::: DATA LISTING

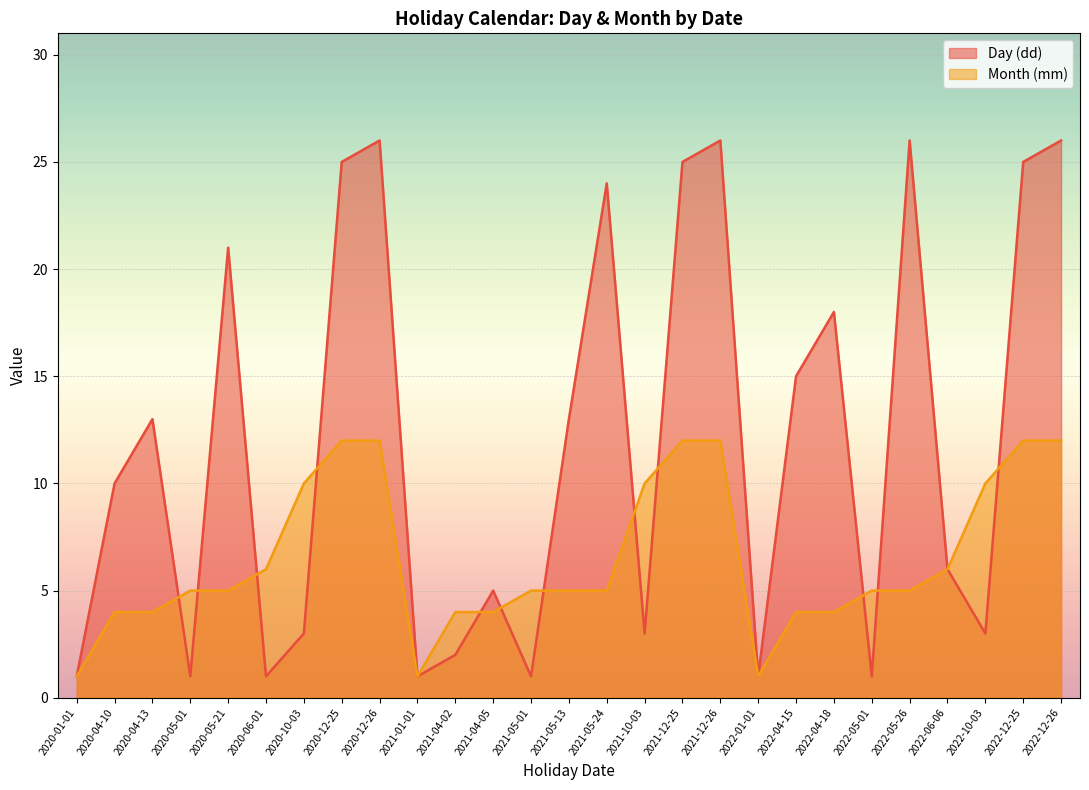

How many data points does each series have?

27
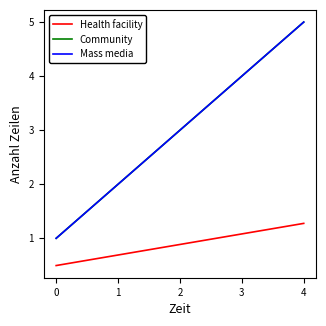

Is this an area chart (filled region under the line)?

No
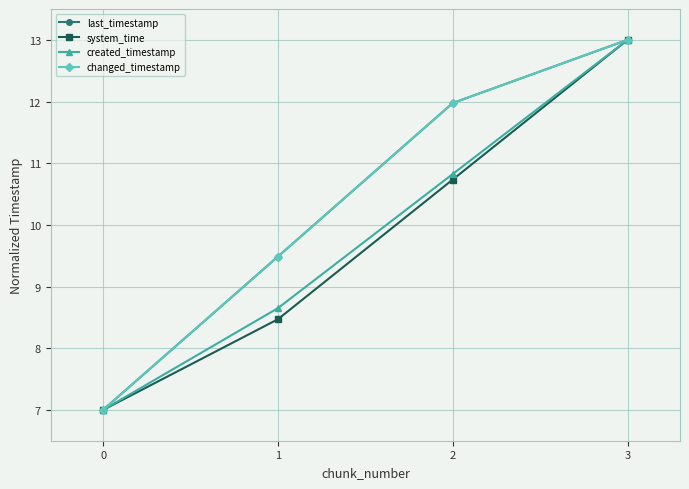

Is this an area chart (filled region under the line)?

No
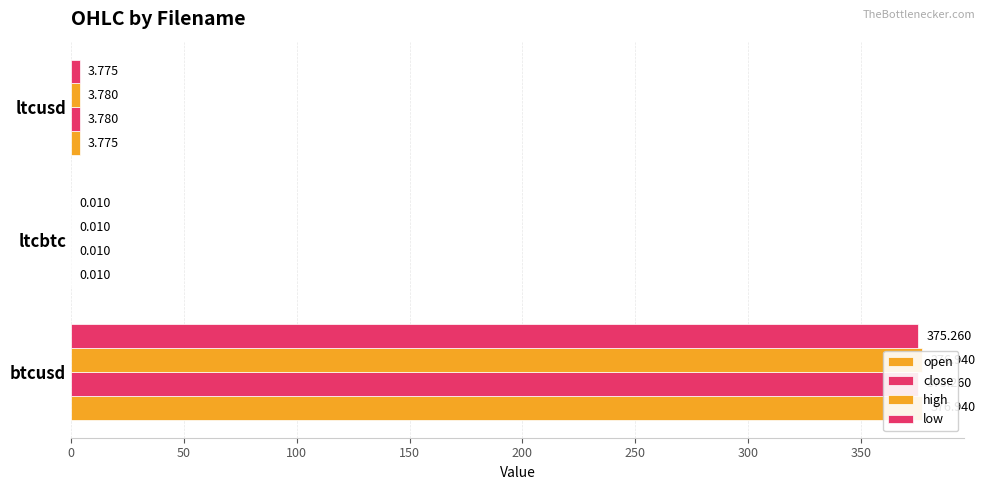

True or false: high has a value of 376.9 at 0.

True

::::::

▶ [TASK OBJECTIVE]:
Locate every line in the items above that contains the word "True", and copy each of those lines.

▶ [WRITTEN RESPONSE]:
True or false: high has a value of 376.9 at 0.
True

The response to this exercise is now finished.